Major Burroughs is particularly fortunate in the possession of company commanders second to none in the slate service and in having these officers and their lieutenants a harmonious unit behind him. The enlisted personelle (sic) of his battalion is of an unusually high standard of intelligence -- the ranks are filled with business and professional men at the forefront of their vocations and of unquestioned social position in the community, while the members of his staff are of the same high type of citizen-soldiery.
With such factors of success and with any of Oak Park's and River Forest's best citizens giving him their active moral support there should be no limit to the high achievements of the new major and his command.
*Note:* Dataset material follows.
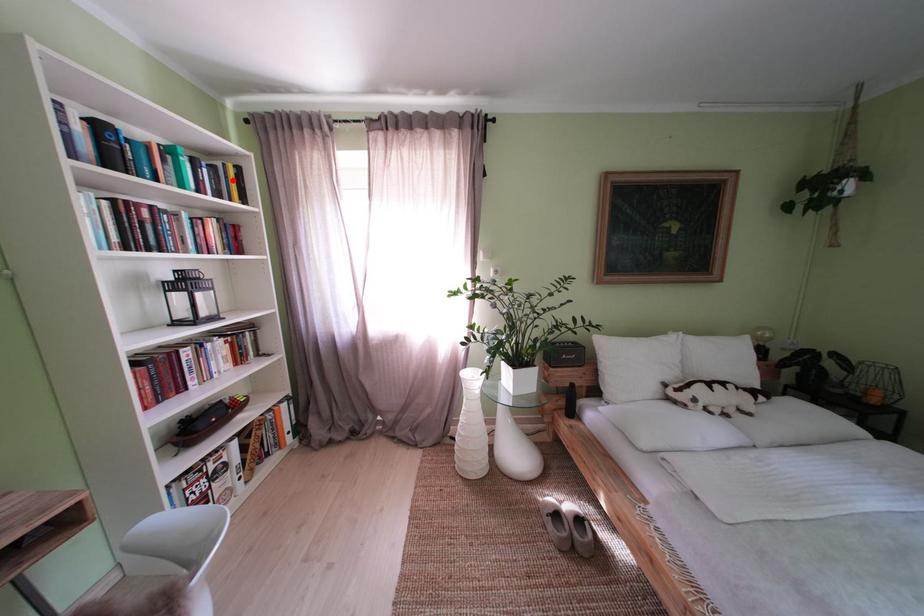
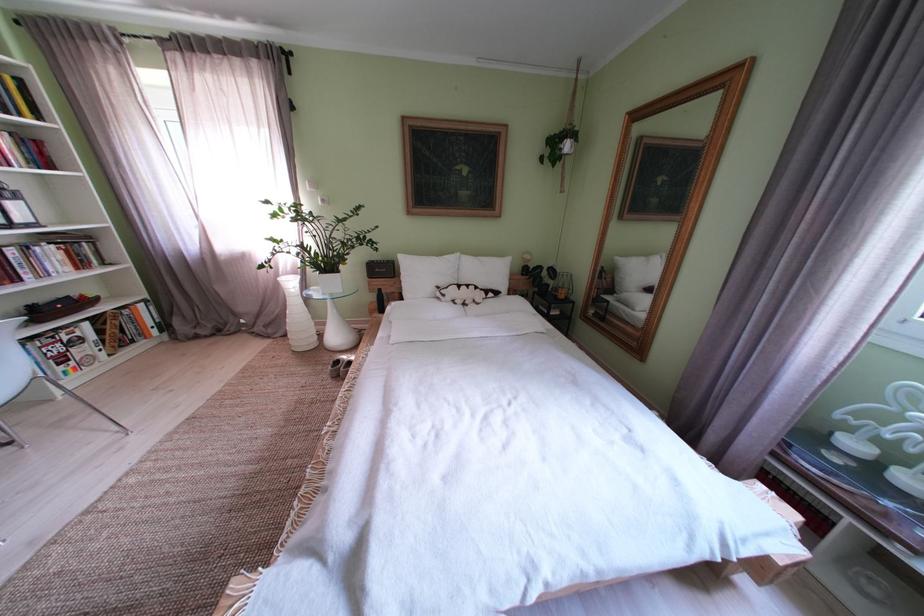
Where in the second image is the point corresponding to the highlighted location from the first image?

(9, 92)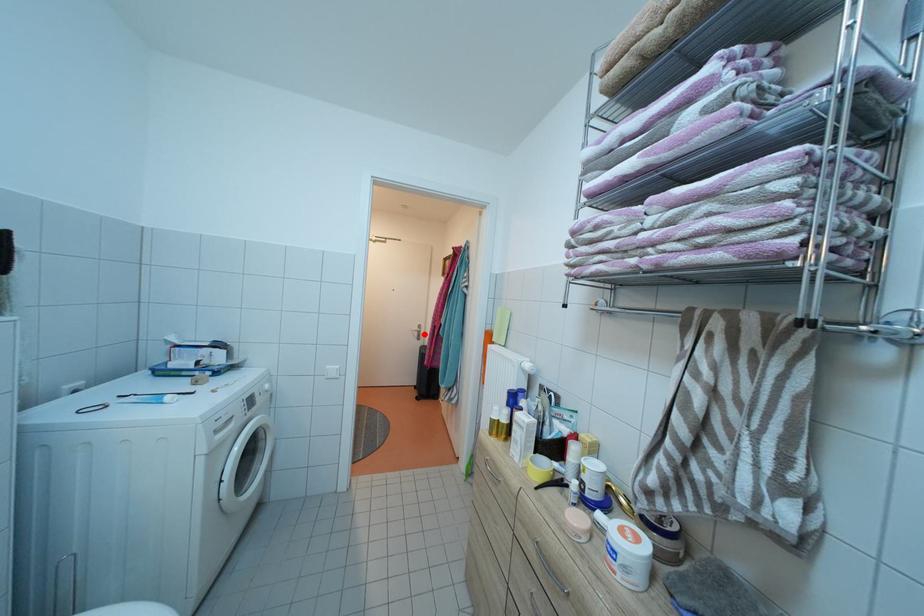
Major Burroughs was born in Chicago, educated in public and private schools there and at Andover, Mass., and Orchard Lake, Mich. It was at Orchard Lake that he received his first military training, having been four years a cadet at the Michigan Military Academy, graduating as second captain. The following year he was employed as assistant commandant and tactical officer and was also cavalry and gatling gun instructor. Later he enlisted in the Seventh U. S. Cavalry, stationed at Fort Grant, Ariz. His military training has all been under the regular army officers and West Pointers.
In January, 1900, he was united in marriage to Emma Hulbert of Chicago. They have three children -- Joan, Hulbert and Jack. The family is at 325 North Oak Park avenue. Major Burroughs is, by profession, a fiction writer, and is best known to the reading public as the creator of the now famous "Tarzan of the Apes"; but he has been many things besides -- soldier, storekeeper, department manager, cow-puncher and policeman among others.
His work with the Reserve Militia, which is only typical of that of every other officer of the battalion, should be a spur to those men who are eligible to membership in the organization, but who have never cared to make the slight sacrifice to this essential service to their state. For nearly a year and a half he has devoted so great a part of his time to this work as to cut down his output, and therefore his income 75 per cent. He sold his home at 700 Linden with the intention of removing to California permanently; but abandoned the idea through a sense of duty to his community and state, and, at great personal sacrifice and added expense, rented another home in Oak Park. He was also compelled to rent an office and employ a stenographer properly to administer the affairs of his company that he might have sufficient time to carry out his agreements with publishers.
If the officers of the Reserve Militia, who are in a position to know, consider the work of sufficient importance to warrant these sacrifices they can scarcely be blamed for feeling that every able-bodied man in Oak Park and River Forest should be enrolled in one of the local companies where the maximum sacrifice he would be required to make consists in purchasing a uniform and giving two or three hours a week to drill.
The Oak Parker urges every eligible man to support Major Burroughs by enlisting in his battalion.